Le cas des enfants Berne, qui l'empêchait de dormir depuis trois jours, semblait s'être brusquement volatilisé de sa mémoire. C'était un phénomène étrange. Jamais, non, jamais aucune femme n'avait eu le pouvoir de le jeter aussi brusquement dans des transes sensuelles dont l'exigence n'était pas sans le gêner lui-même. Il avait ressenti quelque chose d'analogue l'autre jour, en la raccompagnant en carrosse. Puis ce souvenir s'était estompé. Il avait continué à y penser avec une heureuse indulgence. Un jour, prochainement, se disait-il, quand il aurait moins d'occupations, il lui faudrait s'occuper de cette belle servante. Mais, à peine avait-elle reparu, qu'il se sentait la fièvre et en proie à des ardeurs déplacées. C'était pour lui troublant, inquiétant, presque humiliant... En tout cas, c'était fort excitant. Cette fois, M. de Bardagne poursuivrait son avantage ! Il avait compris qu'un homme n'a pas deux fois dans sa vie la chance de rencontrer une femme capable de l'attirer à ce point.

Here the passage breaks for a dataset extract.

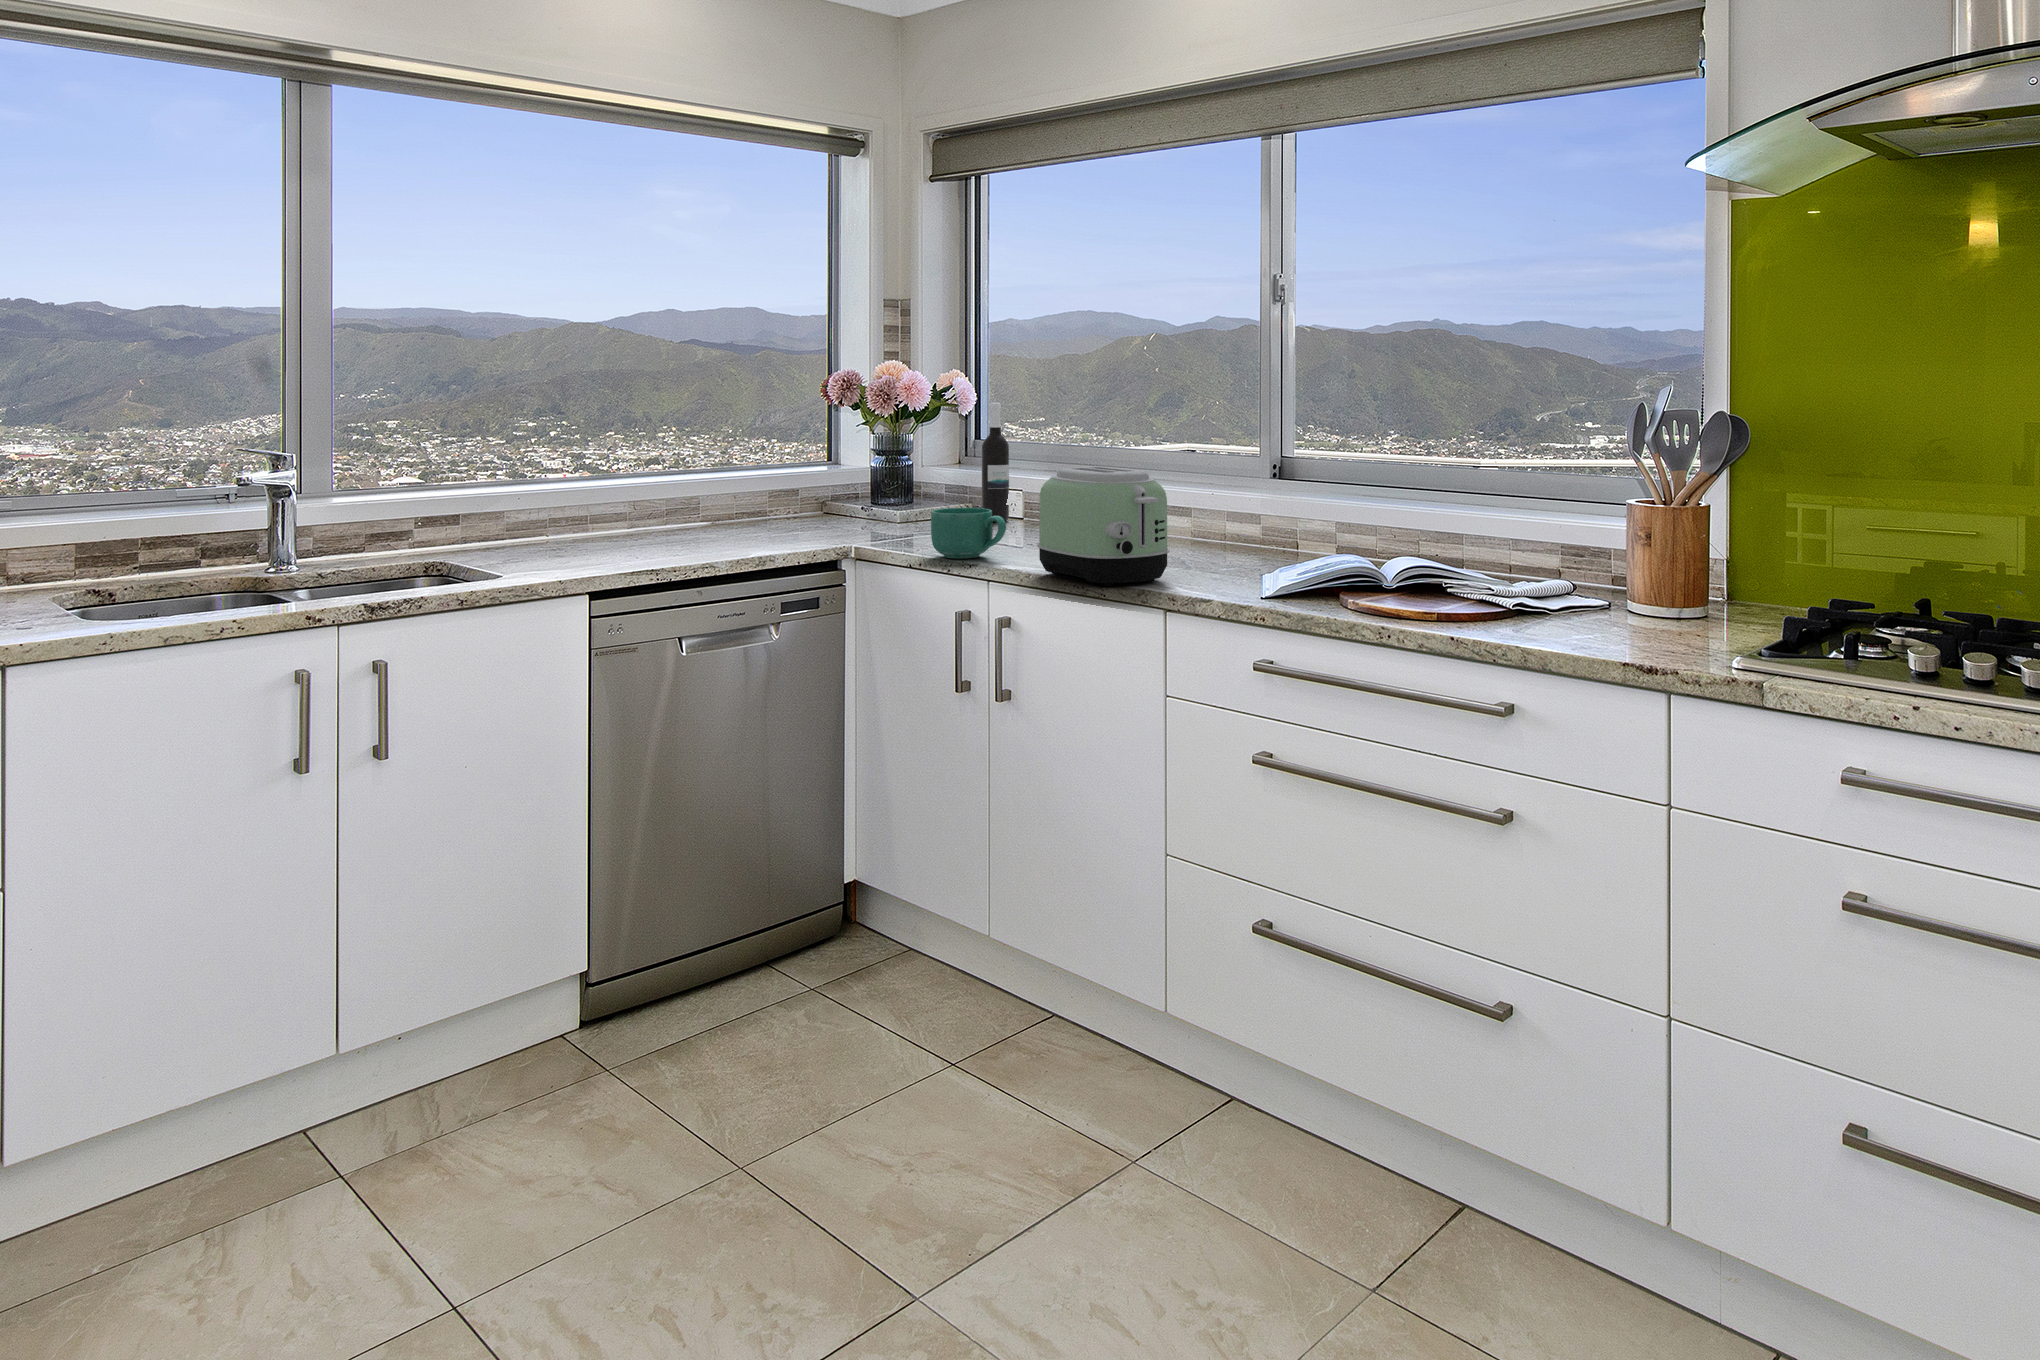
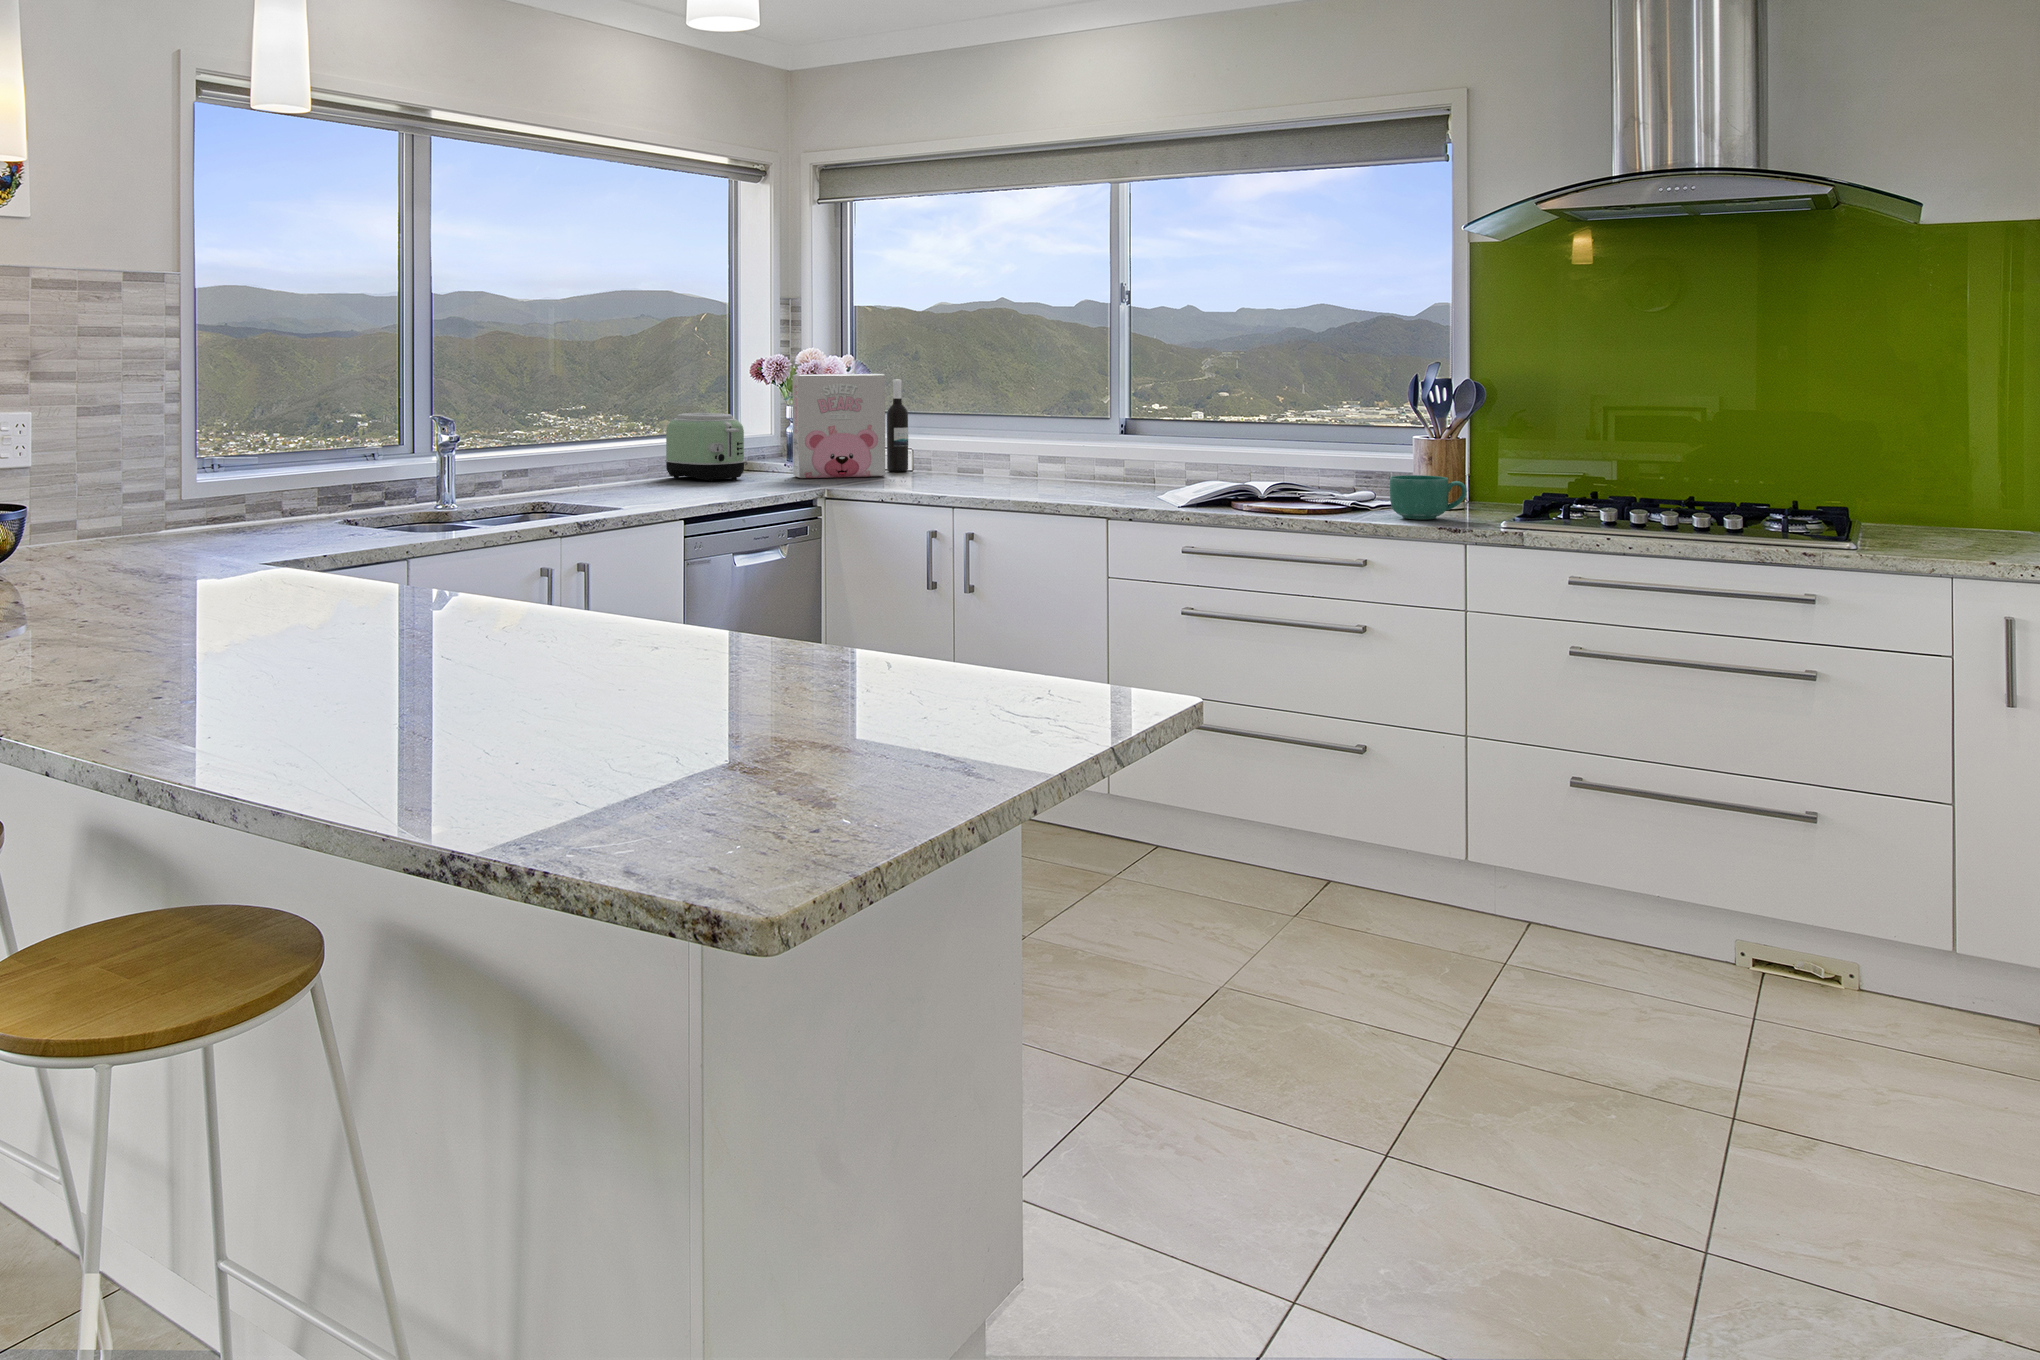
cereal box: none [843,396,959,530] -> present [792,374,885,479]
toaster: present [1037,467,1170,586] -> present [665,413,745,481]
mug: present [931,508,1006,558] -> present [1390,475,1467,519]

Malheureusement, il y avait toutes ces affaires en cours, ces coriaces Réformés à réduire, des collègues jaloux qui l'accusaient à plaisir de faiblesses, les hauts fonctionnaires ecclésiastiques qui ne trouvaient jamais les listes de convertis assez longues-Comment alors trouver le temps de sacrifier à Vénus au milieu d'une telle stratégie !... Ah ! Aujourd'hui, l'on ne savait plus vivre !... En homme consciencieux et désireux de réussir, il fit effort pour reprendre pied.

– Où en étions-nous ? répéta-t-il.

– Mon maître ferait-il partie de ces personnalités que vous considérez comme des piliers de la résistance huguenote ?

– S'il en fait partie ! s'écria Bardagne indigné en levant les bras au ciel, mais c'est un des pires ! Il travaille dans l'ombre mais d'une façon plus nuisible que s'il prêchait en place publique. Il aide les pasteurs interdits, les réfugiés, que sais-je ? Vous avez pu remarquer ses allées et venues suspectes...

– Je vois maître Gabriel faire ses comptes et lire sa Bible, fit Angélique. Il n'a rien d'un conspirateur.

Cependant, tout en parlant, sa mémoire lui renvoyait toute une série d'impressions, visages étrangers, furtifs, entrevus qui passaient de la maison de maître Berne dans celle du papetier ou du pasteur Beaucaire, conciliabules chuchotés, pas dans la nuit... Heureusement, le représentant du Roi avait paru ébranlé par son assurance.

– Vous m'étonnez... ou bien alors c'est que vous ne faites pas bonne garde.

Il frappa de la main un épais dossier.

– Car je possède là des rapports qui ne laissent aucun doute sur ses activités dangereuses et malsaines. Bien des fois je l'ai mis en garde. Il paraissait comprendre et m'écoutait avec amitié. Il semblait sincère mais la fuite de son fils m'a causé une cruelle déception.

– Le jeune Martial partait pour étudier la corderie en Hollande.

– Que vous êtes naïve ! Son père l'expédiait parce qu'il sentait l'adolescent prêt à se convertir et qu'il voulait le maintenir dans ses croyances.

– On me l'a dit, en effet, fit Angélique qui se sentait douloureusement oppressée. Mais je crois que vous vous laissez abuser par les apparences. Moi qui vis depuis de longs mois dans cette famille, je peux vous certifier que maître Berne cherchait seulement à parfaire l'instruction de son fils. Vous n'ignorez pas que les Réformés ont coutume de beaucoup voyager.

– Beaucoup trop, dit M. de Bardagne sèchement. C'est une habitude qu'ils feraient bien de perdre. D'ailleurs les ordres sont formels à ce sujet.